I looked a bit into the literature and there is very deep and apparently very beautiful mathematics behind that, and everyone is pretty excited. It is quite funny, because years back in university in a course I gave a presentation about one of the central algorithms in the reconstruction part. A good overview over compressed sensing is in this paper, the digital camera is described here.
Of course, a digital camera is not the best example for that because it is very easy to make a few million measurements in parallel, so the measurement part is not the bottleneck. However, for example with other applications like MRI, the bottleneck is indeed the measurement, and compressive sensing gives impressive improvements.

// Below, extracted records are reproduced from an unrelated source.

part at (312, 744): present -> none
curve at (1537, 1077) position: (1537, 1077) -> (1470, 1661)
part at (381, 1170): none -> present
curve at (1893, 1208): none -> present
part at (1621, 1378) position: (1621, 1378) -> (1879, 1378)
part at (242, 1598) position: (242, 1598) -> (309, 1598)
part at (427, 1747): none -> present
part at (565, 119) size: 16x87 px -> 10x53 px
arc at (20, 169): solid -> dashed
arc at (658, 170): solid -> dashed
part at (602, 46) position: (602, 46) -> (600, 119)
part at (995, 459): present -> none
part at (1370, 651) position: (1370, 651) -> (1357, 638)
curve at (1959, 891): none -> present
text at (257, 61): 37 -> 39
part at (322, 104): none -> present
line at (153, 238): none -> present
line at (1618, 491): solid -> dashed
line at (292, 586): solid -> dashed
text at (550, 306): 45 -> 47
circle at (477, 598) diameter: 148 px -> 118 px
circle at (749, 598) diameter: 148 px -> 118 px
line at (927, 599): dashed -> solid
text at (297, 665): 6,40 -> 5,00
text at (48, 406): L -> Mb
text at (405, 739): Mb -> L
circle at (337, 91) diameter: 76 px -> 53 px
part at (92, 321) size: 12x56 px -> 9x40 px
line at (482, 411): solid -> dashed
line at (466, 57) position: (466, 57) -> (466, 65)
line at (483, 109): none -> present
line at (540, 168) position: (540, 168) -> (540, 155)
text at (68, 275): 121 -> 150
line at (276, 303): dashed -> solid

A magical compressive sensing game
Maybe you know the game Mastermind. A variation of this might be the following game (lets call it SparsterMind). It is played on a board not unlike the Mastermind board, but with 100 holes. The codemaster places a small number of colored pegs in some of the slots. He can choose how many pegs he places, but not more than 3. Different colors are worth different numbers of points, some colors have negative values. The game then progresses in rounds.
- The code breaker marks some holes on his side of the board with white pegs.
- The code master indicates the total score of the indicated holes
The game goes on for 20 rounds or so. If the code breaker has not guessed the correct holes and colors of the codemaster, he looses, otherwise he wins.
On first sight this seems very difficult, but with the knowledge about compressed sensing that we have, we can see, why it is possible. We think about the pegs in the holes as a high dimensional, yet sparse vector, the coordinate value corrsponds to the score of color of the peg. Each round is a measurement. Now we know that with compressed sensing it is possible to recover the signal with much less than 100 measurements.
The compressive sensing strategy might be not easy to play for humans, because one has to solve large linear optimisation problems, but a computer can do it very easily. I implemented this game in python and put it on github, so you can be the codemaster and see how the computer figures it out.